[Items from a dataset]
***

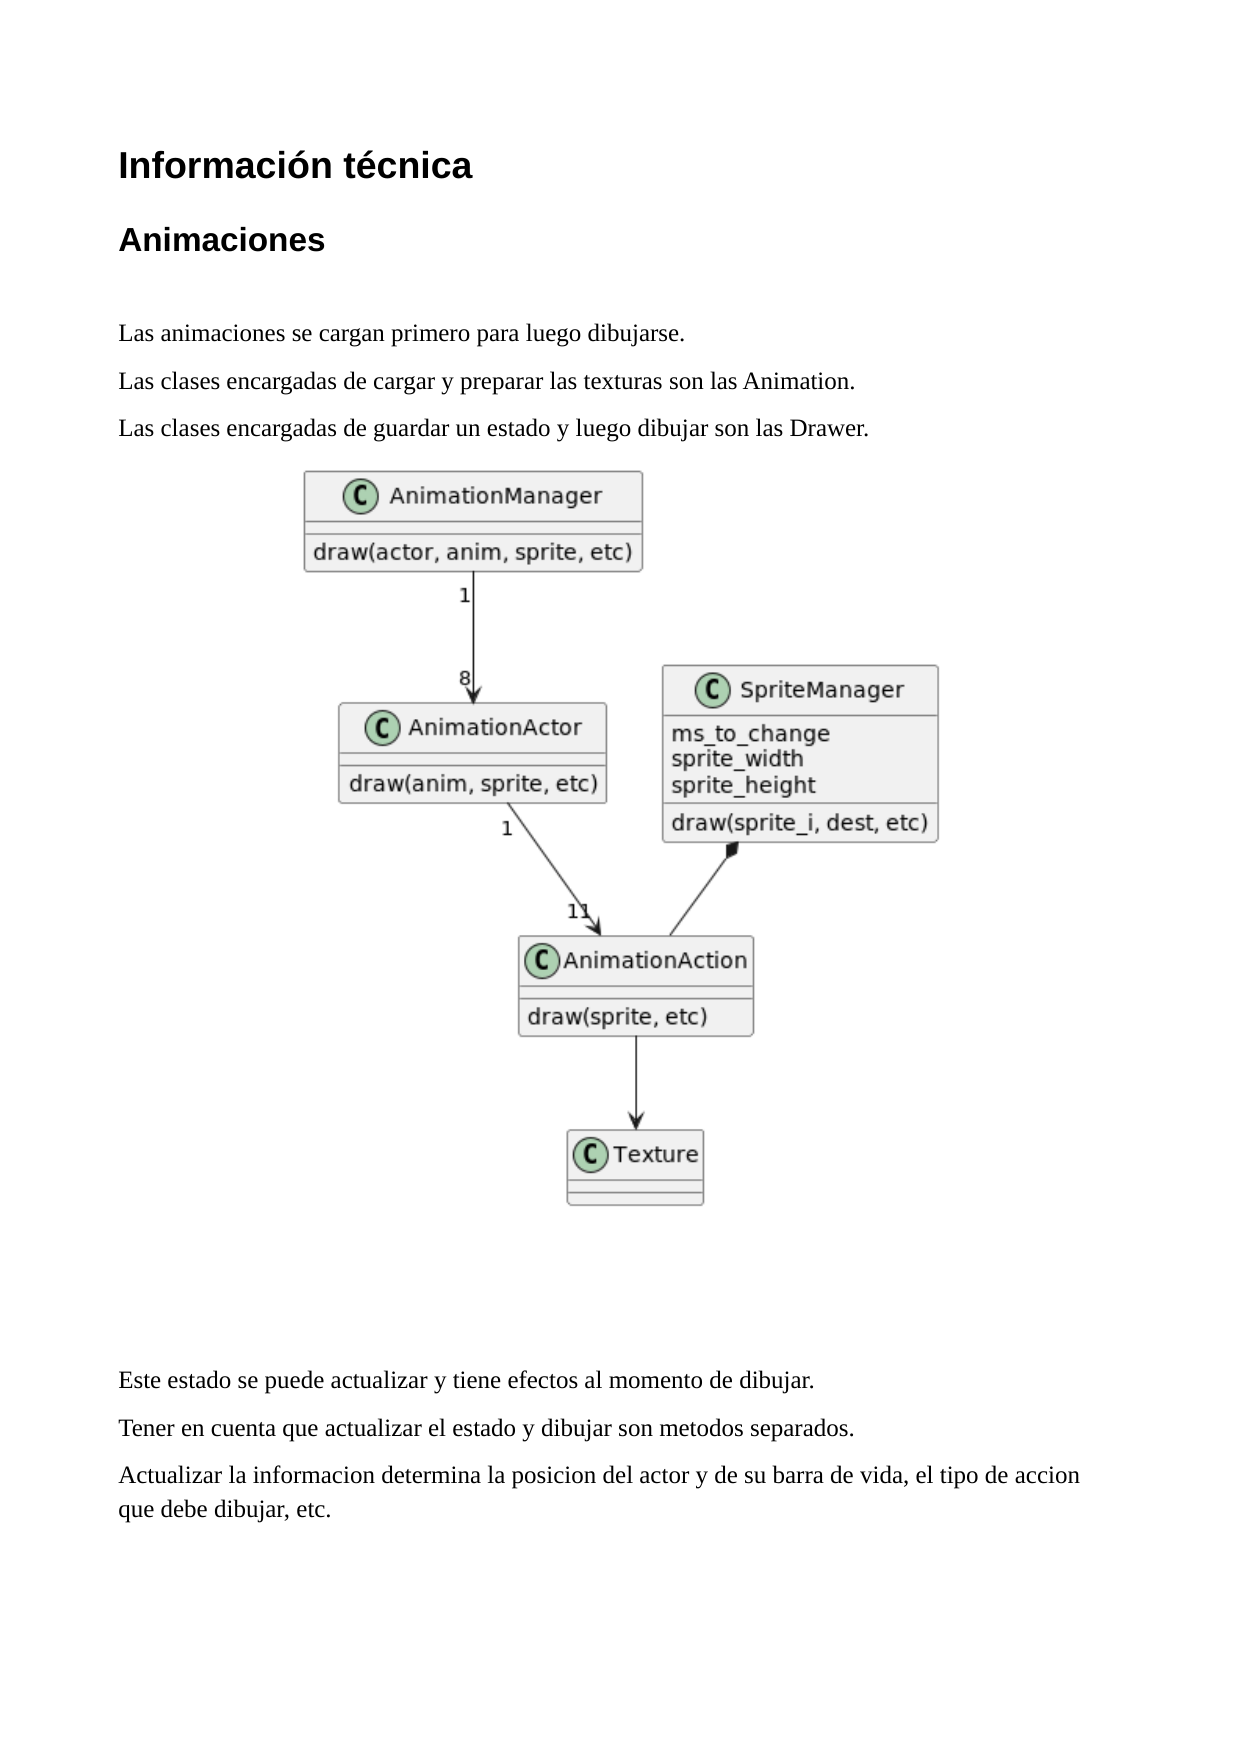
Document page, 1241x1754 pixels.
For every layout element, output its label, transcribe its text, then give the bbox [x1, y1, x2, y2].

text Las clases encargadas de cargar y preparar las texturas son las Animation. [118, 366, 1122, 394]
text Este estado se puede actualizar y tiene efectos al momento de dibujar. [118, 1365, 1122, 1394]
picture [293, 461, 947, 1214]
text Tener en cuenta que actualizar el estado y dibujar son metodos separados. [118, 1413, 1122, 1442]
text Las animaciones se cargan primero para luego dibujarse. [118, 318, 1122, 347]
subtitle Información técnica [118, 143, 1122, 186]
subtitle Animaciones [118, 219, 1122, 258]
text Las clases encargadas de guardar un estado y luego dibujar son las Drawer. [118, 413, 1122, 442]
text Actualizar la informacion determina la posicion del actor y de su barra de vida, el tipo de accion que debe dibujar, etc. [118, 1461, 1122, 1522]
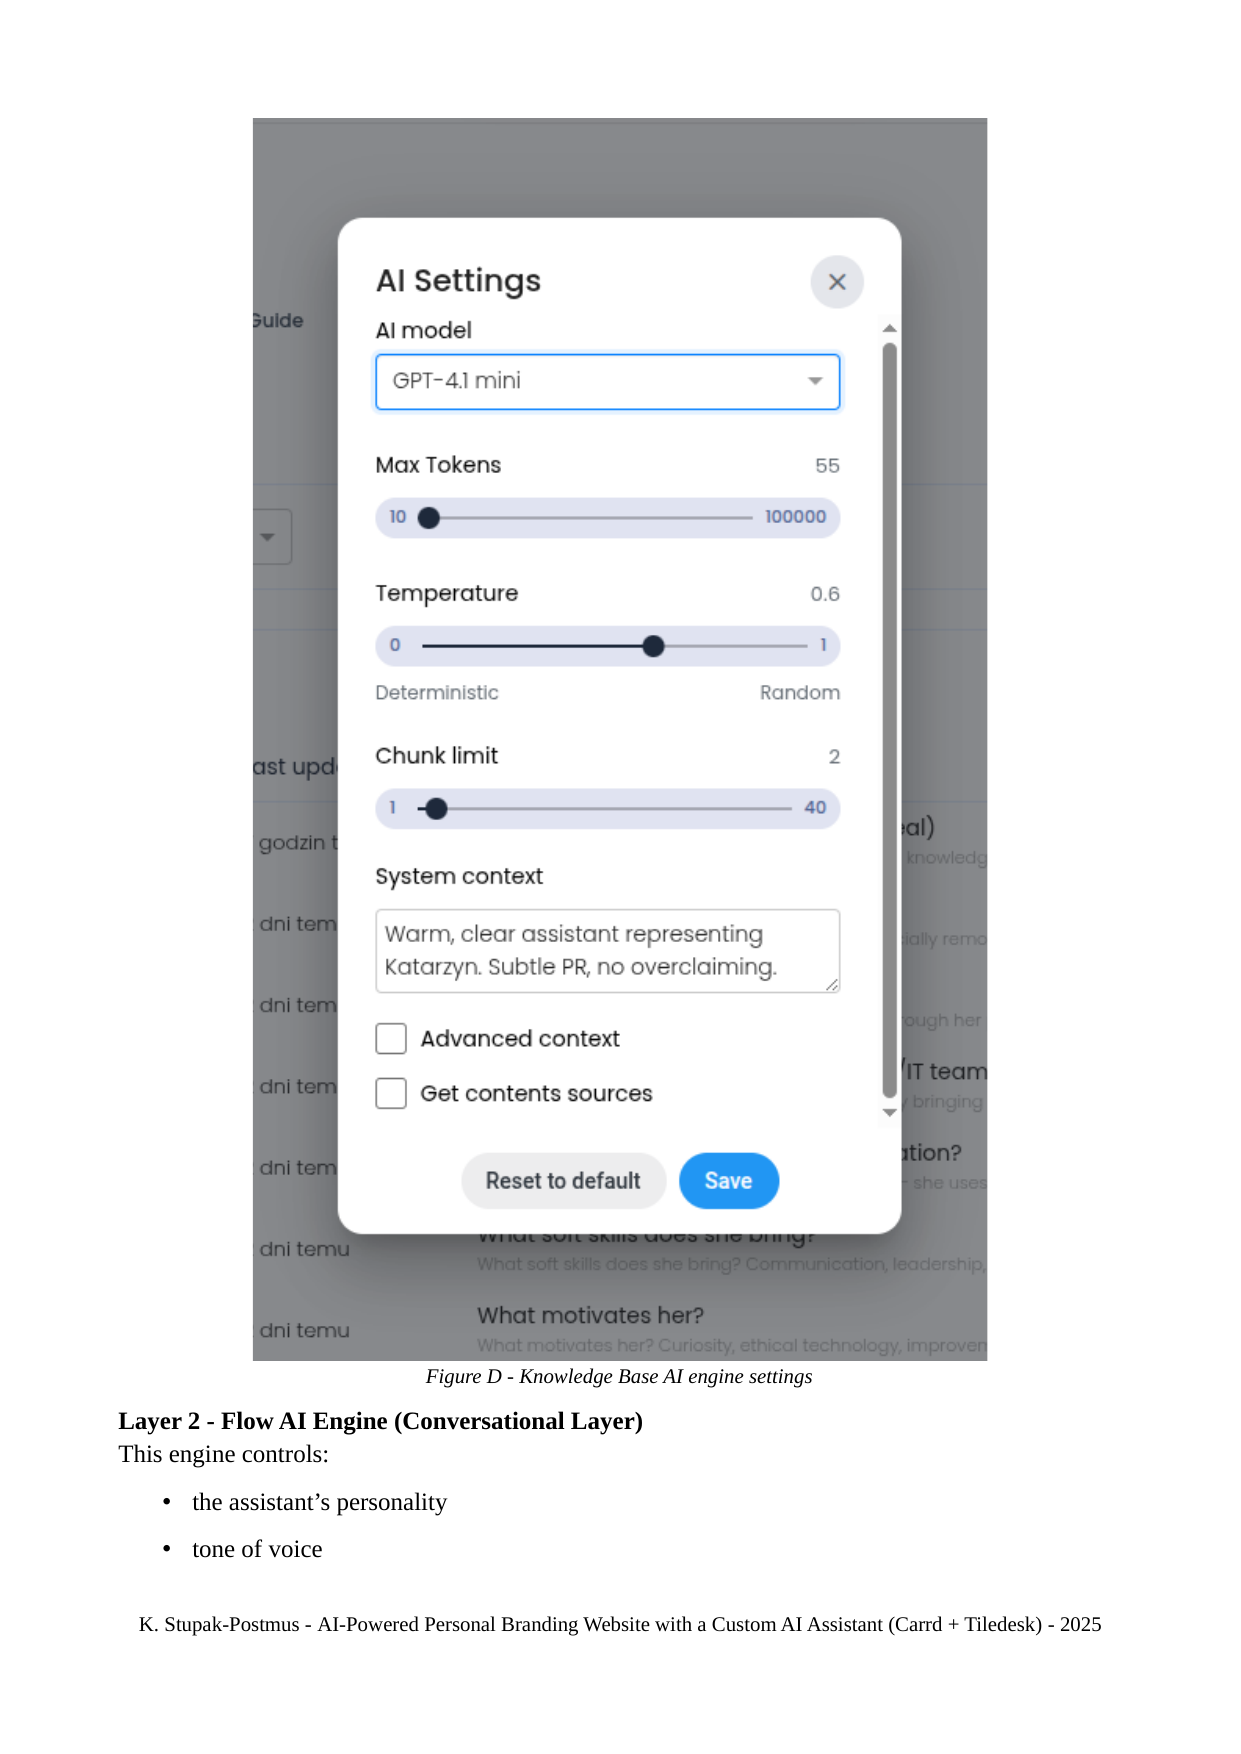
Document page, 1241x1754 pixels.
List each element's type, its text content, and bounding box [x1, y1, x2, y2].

list the assistant’s personality [162, 1487, 1122, 1515]
text Figure D - Knowledge Base AI engine settings [118, 118, 1122, 1388]
picture [252, 118, 988, 1361]
text Layer 2 - Flow AI Engine (Conversational Layer) This engine controls: [118, 1406, 1122, 1468]
list tone of voice [162, 1534, 1122, 1563]
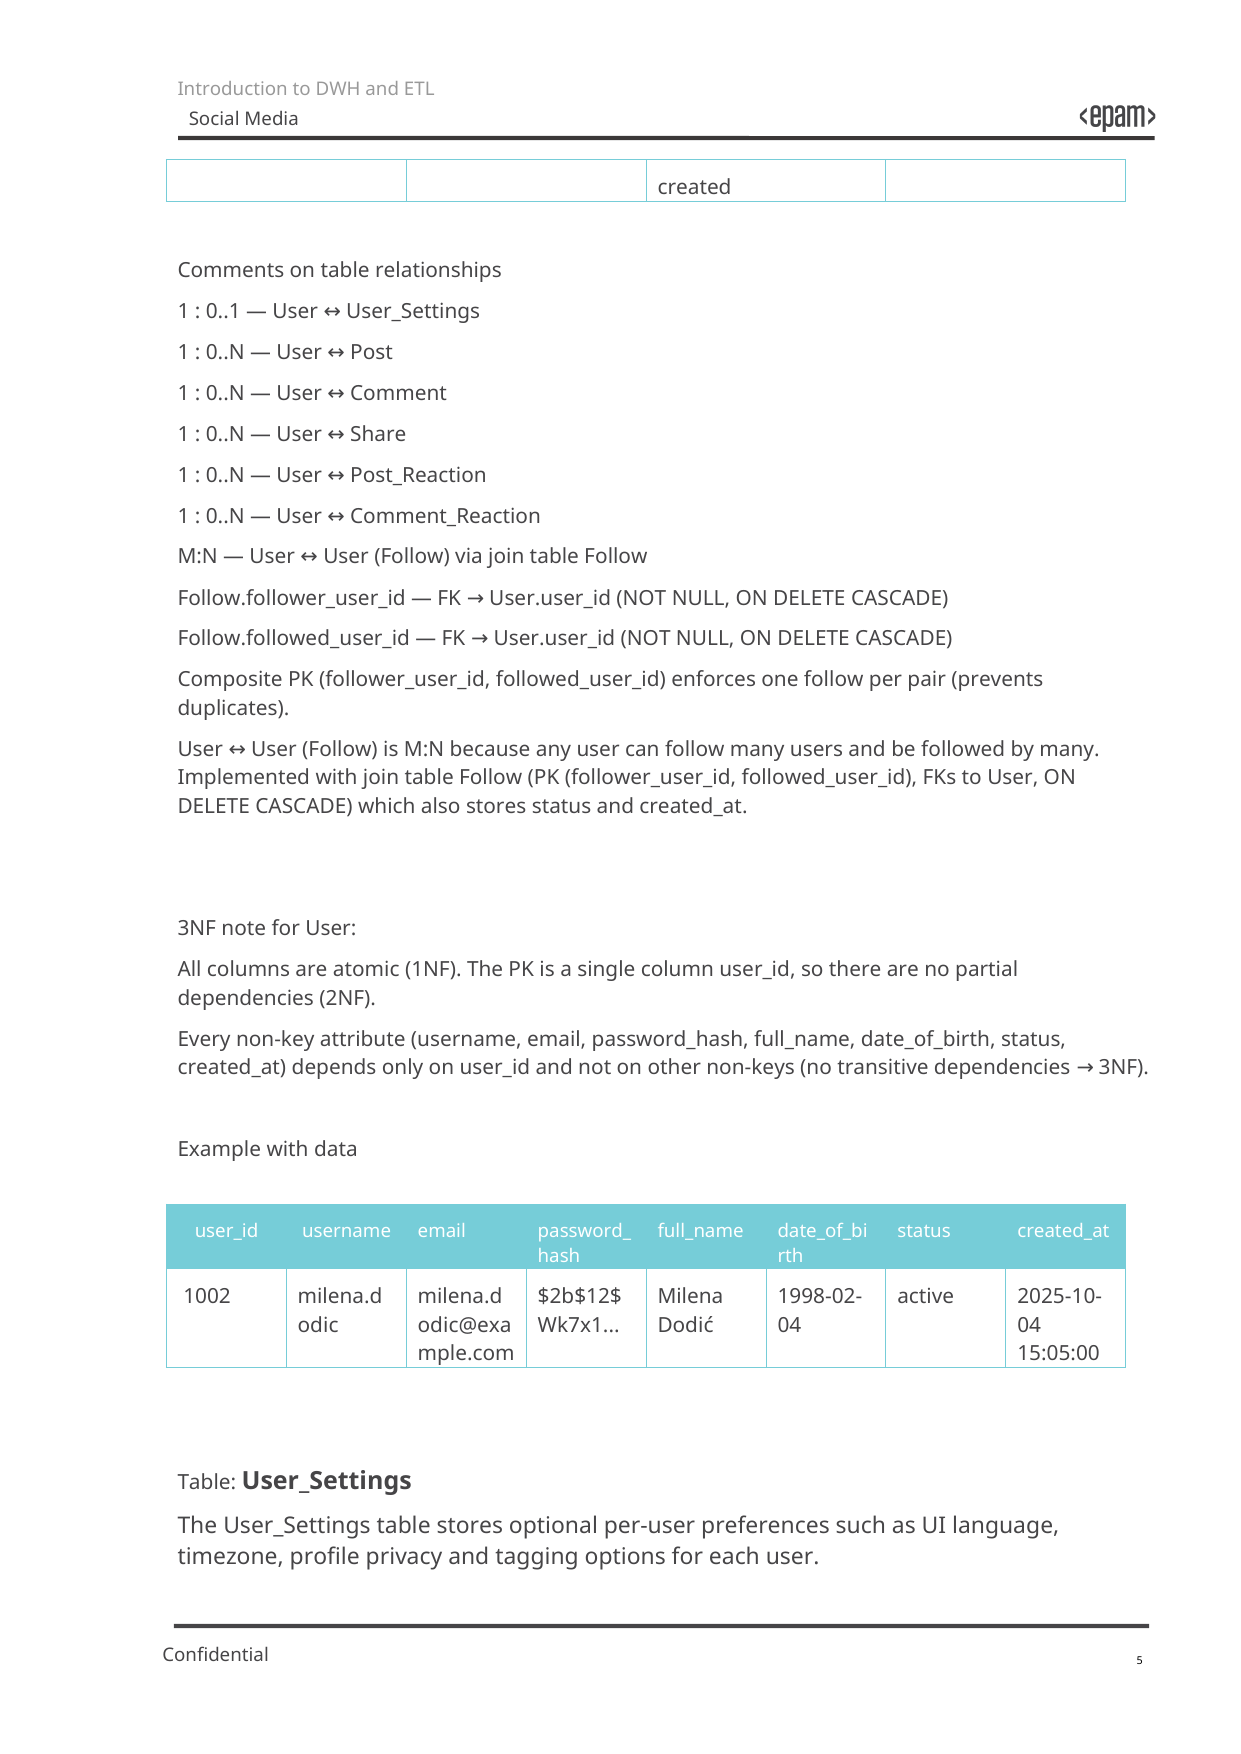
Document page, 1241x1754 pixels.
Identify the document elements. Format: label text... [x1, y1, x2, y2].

text 1 : 0..N — User ↔ Comment_Reaction [177, 501, 1152, 529]
table_header username [287, 1205, 406, 1268]
text 1 : 0..N — User ↔ Share [177, 419, 1152, 447]
text Comments on table relationships [177, 255, 1152, 283]
table_cell milena.dodic [287, 1269, 406, 1367]
text Follow.follower_user_id — FK → User.user_id (NOT NULL, ON DELETE CASCADE) [177, 583, 1152, 611]
text User ↔ User (Follow) is M:N because any user can follow many users and be followed by many. Implemented with join table Follow (PK (follower_user_id, followed_user_id), FKs to User, ON DELETE CASCADE) which also stores status and created_at. [177, 734, 1152, 819]
text All columns are atomic (1NF). The PK is a single column user_id, so there are no partial dependencies (2NF). [177, 954, 1152, 1011]
table_cell [886, 160, 1125, 201]
table_header created_at [1006, 1205, 1125, 1268]
text 1 : 0..N — User ↔ Comment [177, 378, 1152, 406]
table_header status [886, 1205, 1005, 1268]
text 1 : 0..N — User ↔ Post_Reaction [177, 460, 1152, 488]
text 1 : 0..1 — User ↔ User_Settings [177, 296, 1152, 324]
table_cell [407, 160, 646, 201]
table_header date_of_birth [767, 1205, 885, 1268]
text Table: User_Settings [177, 1462, 1152, 1496]
table_cell created [647, 160, 885, 201]
table_cell active [886, 1269, 1005, 1367]
table_header user_id [167, 1205, 286, 1268]
table_header email [407, 1205, 526, 1268]
table_cell 1998-02-04 [767, 1269, 885, 1367]
text Composite PK (follower_user_id, followed_user_id) enforces one follow per pair (prevents duplicates). [177, 664, 1152, 721]
text Follow.followed_user_id — FK → User.user_id (NOT NULL, ON DELETE CASCADE) [177, 623, 1152, 652]
table_cell $2b$12$Wk7x1... [527, 1269, 646, 1367]
text M:N — User ↔ User (Follow) via join table Follow [177, 542, 1152, 570]
text Example with data [177, 1134, 1152, 1163]
table_cell milena.dodic@example.com [407, 1269, 526, 1367]
table_cell 1002 [167, 1269, 286, 1367]
table_header full_name [647, 1205, 766, 1268]
text Every non-key attribute (username, email, password_hash, full_name, date_of_birth, status, created_at) depends only on user_id and not on other non-keys (no transitive dependencies → 3NF). [177, 1024, 1152, 1081]
text 1 : 0..N — User ↔ Post [177, 337, 1152, 365]
text The User_Settings table stores optional per-user preferences such as UI language, timezone, profile privacy and tagging options for each user. [177, 1509, 1152, 1571]
table_cell 2025-10-04 15:05:00 [1006, 1269, 1125, 1367]
table_header password_hash [527, 1205, 646, 1268]
table_cell Milena Dodić [647, 1269, 766, 1367]
text 3NF note for User: [177, 913, 1152, 942]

***

# YOUR INSTRUCTIONS
Convert the lines of all the records above into a numbered list, skipping blank lines. Leave the pictures out of your answer.

# TASK OUTPUT
1. Document page, 1241x1754 pixels.
2. For every layout element, output its label, transcribe its text, then give the bbox [x1, y1, x2, y2].
3. text Las clases encargadas de cargar y preparar las texturas son las Animation. [118, 366, 1122, 394]
4. text Este estado se puede actualizar y tiene efectos al momento de dibujar. [118, 1365, 1122, 1394]
5. picture [293, 461, 947, 1214]
6. text Tener en cuenta que actualizar el estado y dibujar son metodos separados. [118, 1413, 1122, 1442]
7. text Las animaciones se cargan primero para luego dibujarse. [118, 318, 1122, 347]
8. subtitle Información técnica [118, 143, 1122, 186]
9. subtitle Animaciones [118, 219, 1122, 258]
10. text Las clases encargadas de guardar un estado y luego dibujar son las Drawer. [118, 413, 1122, 442]
11. text Actualizar la informacion determina la posicion del actor y de su barra de vida, el tipo de accion que debe dibujar, etc. [118, 1461, 1122, 1522]
12. Document page, 1241x1754 pixels.
13. List each element's type, its text content, and bounding box [x1, y1, x2, y2].
14. list the assistant’s personality [162, 1487, 1122, 1515]
15. text Figure D - Knowledge Base AI engine settings [118, 118, 1122, 1388]
16. picture [252, 118, 988, 1361]
17. text Layer 2 - Flow AI Engine (Conversational Layer) This engine controls: [118, 1406, 1122, 1468]
18. list tone of voice [162, 1534, 1122, 1563]
19. Document page, 1241x1754 pixels.
20. Identify the document elements. Format: label text... [x1, y1, x2, y2].
21. text 1 : 0..N — User ↔ Comment_Reaction [177, 501, 1152, 529]
22. table_header username [287, 1205, 406, 1268]
23. text 1 : 0..N — User ↔ Share [177, 419, 1152, 447]
24. text Comments on table relationships [177, 255, 1152, 283]
25. table_cell milena.dodic [287, 1269, 406, 1367]
26. text Follow.follower_user_id — FK → User.user_id (NOT NULL, ON DELETE CASCADE) [177, 583, 1152, 611]
27. text User ↔ User (Follow) is M:N because any user can follow many users and be followed by many. Implemented with join table Follow (PK (follower_user_id, followed_user_id), FKs to User, ON DELETE CASCADE) which also stores status and created_at. [177, 734, 1152, 819]
28. text All columns are atomic (1NF). The PK is a single column user_id, so there are no partial dependencies (2NF). [177, 954, 1152, 1011]
29. table_cell [886, 160, 1125, 201]
30. table_header created_at [1006, 1205, 1125, 1268]
31. text 1 : 0..N — User ↔ Comment [177, 378, 1152, 406]
32. table_header status [886, 1205, 1005, 1268]
33. text 1 : 0..N — User ↔ Post_Reaction [177, 460, 1152, 488]
34. text 1 : 0..1 — User ↔ User_Settings [177, 296, 1152, 324]
35. table_cell [407, 160, 646, 201]
36. table_header date_of_birth [767, 1205, 885, 1268]
37. text Table: User_Settings [177, 1462, 1152, 1496]
38. table_cell created [647, 160, 885, 201]
39. table_cell active [886, 1269, 1005, 1367]
40. table_header user_id [167, 1205, 286, 1268]
41. table_header email [407, 1205, 526, 1268]
42. table_cell 1998-02-04 [767, 1269, 885, 1367]
43. text Composite PK (follower_user_id, followed_user_id) enforces one follow per pair (prevents duplicates). [177, 664, 1152, 721]
44. text Follow.followed_user_id — FK → User.user_id (NOT NULL, ON DELETE CASCADE) [177, 623, 1152, 652]
45. table_cell $2b$12$Wk7x1... [527, 1269, 646, 1367]
46. text M:N — User ↔ User (Follow) via join table Follow [177, 542, 1152, 570]
47. text Example with data [177, 1134, 1152, 1163]
48. table_cell milena.dodic@example.com [407, 1269, 526, 1367]
49. table_cell 1002 [167, 1269, 286, 1367]
50. table_header full_name [647, 1205, 766, 1268]
51. text Every non-key attribute (username, email, password_hash, full_name, date_of_birth, status, created_at) depends only on user_id and not on other non-keys (no transitive dependencies → 3NF). [177, 1024, 1152, 1081]
52. text 1 : 0..N — User ↔ Post [177, 337, 1152, 365]
53. text The User_Settings table stores optional per-user preferences such as UI language, timezone, profile privacy and tagging options for each user. [177, 1509, 1152, 1571]
54. table_cell 2025-10-04 15:05:00 [1006, 1269, 1125, 1367]
55. table_header password_hash [527, 1205, 646, 1268]
56. table_cell Milena Dodić [647, 1269, 766, 1367]
57. text 3NF note for User: [177, 913, 1152, 942]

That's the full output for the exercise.